Write out the listing from the line containing "Output format: photo, then" through the line containing "0.010564, 0.626696, 0.514740]]", swapping "Decimals" for "Precision" and keeping everything else the same.

• _SOURCE MATERIAL_
-- Opening Marker --

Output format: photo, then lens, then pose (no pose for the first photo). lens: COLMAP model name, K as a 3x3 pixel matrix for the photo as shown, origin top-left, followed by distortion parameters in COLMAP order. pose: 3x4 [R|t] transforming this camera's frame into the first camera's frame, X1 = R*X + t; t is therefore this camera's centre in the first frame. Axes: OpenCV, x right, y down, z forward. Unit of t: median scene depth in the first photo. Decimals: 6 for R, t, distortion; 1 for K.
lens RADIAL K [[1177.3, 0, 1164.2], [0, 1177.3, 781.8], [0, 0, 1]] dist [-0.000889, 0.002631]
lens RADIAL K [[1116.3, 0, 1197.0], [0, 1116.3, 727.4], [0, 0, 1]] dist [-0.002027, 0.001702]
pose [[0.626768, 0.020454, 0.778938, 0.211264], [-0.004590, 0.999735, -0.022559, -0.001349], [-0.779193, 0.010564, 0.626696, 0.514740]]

-- Closing Marker --
-- Opening Marker --

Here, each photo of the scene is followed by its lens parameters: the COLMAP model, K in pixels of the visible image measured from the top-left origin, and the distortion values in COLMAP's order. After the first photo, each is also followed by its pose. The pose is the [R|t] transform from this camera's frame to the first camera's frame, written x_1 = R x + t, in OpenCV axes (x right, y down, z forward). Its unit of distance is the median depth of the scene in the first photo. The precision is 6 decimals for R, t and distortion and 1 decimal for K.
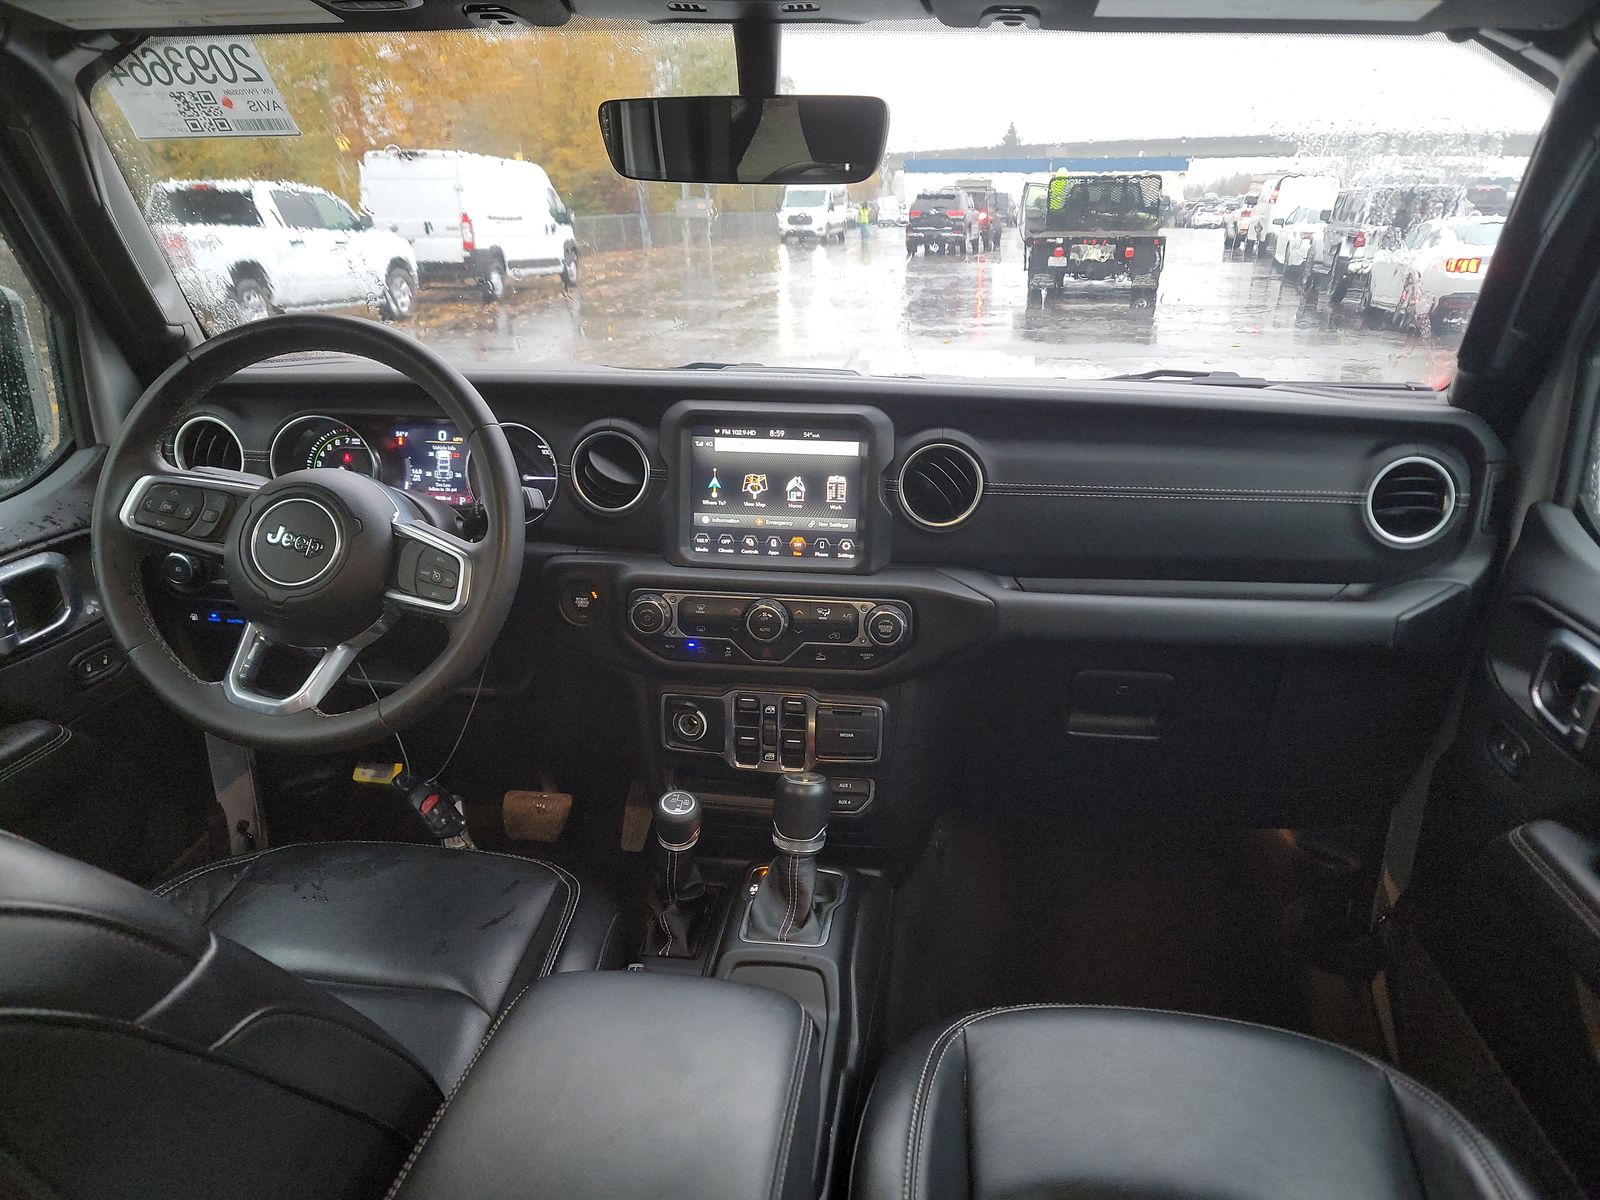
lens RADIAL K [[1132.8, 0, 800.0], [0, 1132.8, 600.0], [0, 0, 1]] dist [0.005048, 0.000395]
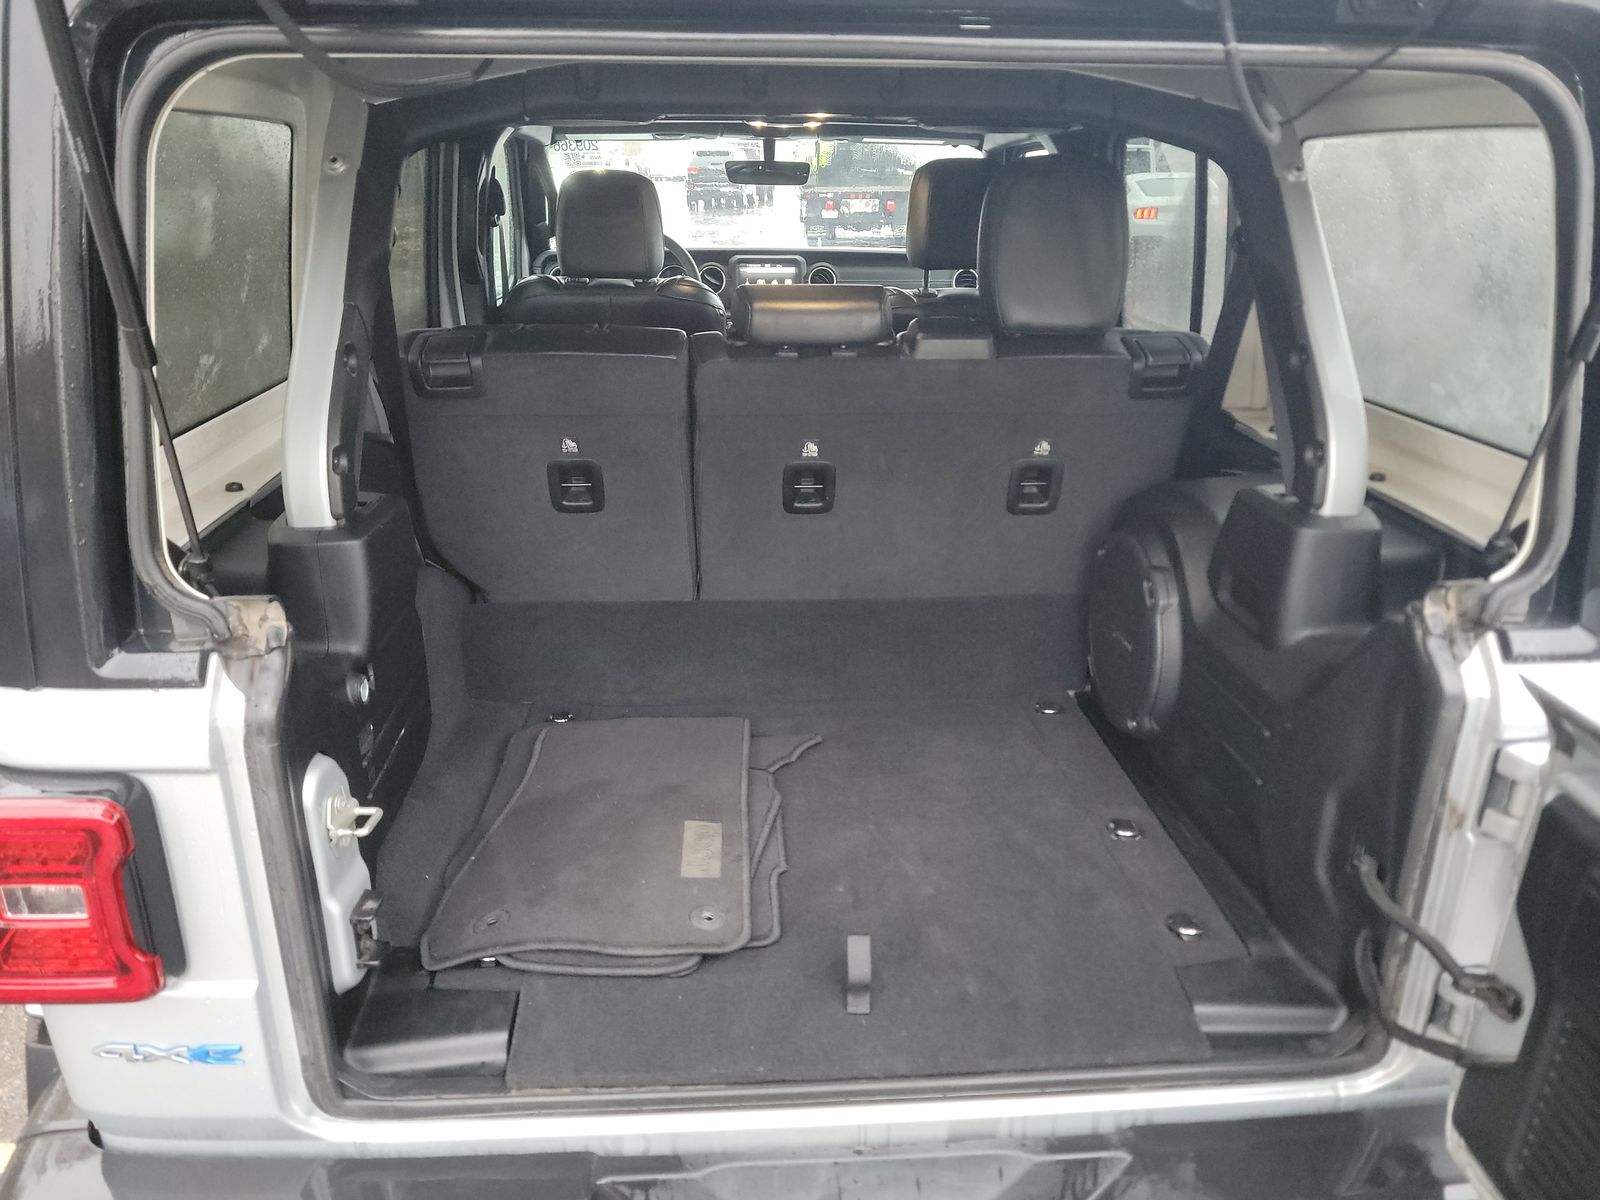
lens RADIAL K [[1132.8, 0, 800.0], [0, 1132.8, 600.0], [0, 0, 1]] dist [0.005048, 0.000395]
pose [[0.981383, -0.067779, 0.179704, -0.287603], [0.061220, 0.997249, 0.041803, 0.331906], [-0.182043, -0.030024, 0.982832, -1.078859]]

-- Closing Marker --

• _SOLUTION TO THE PROBLEM_
Output format: photo, then lens, then pose (no pose for the first photo). lens: COLMAP model name, K as a 3x3 pixel matrix for the photo as shown, origin top-left, followed by distortion parameters in COLMAP order. pose: 3x4 [R|t] transforming this camera's frame into the first camera's frame, X1 = R*X + t; t is therefore this camera's centre in the first frame. Axes: OpenCV, x right, y down, z forward. Unit of t: median scene depth in the first photo. Precision: 6 for R, t, distortion; 1 for K.
lens RADIAL K [[1177.3, 0, 1164.2], [0, 1177.3, 781.8], [0, 0, 1]] dist [-0.000889, 0.002631]
lens RADIAL K [[1116.3, 0, 1197.0], [0, 1116.3, 727.4], [0, 0, 1]] dist [-0.002027, 0.001702]
pose [[0.626768, 0.020454, 0.778938, 0.211264], [-0.004590, 0.999735, -0.022559, -0.001349], [-0.779193, 0.010564, 0.626696, 0.514740]]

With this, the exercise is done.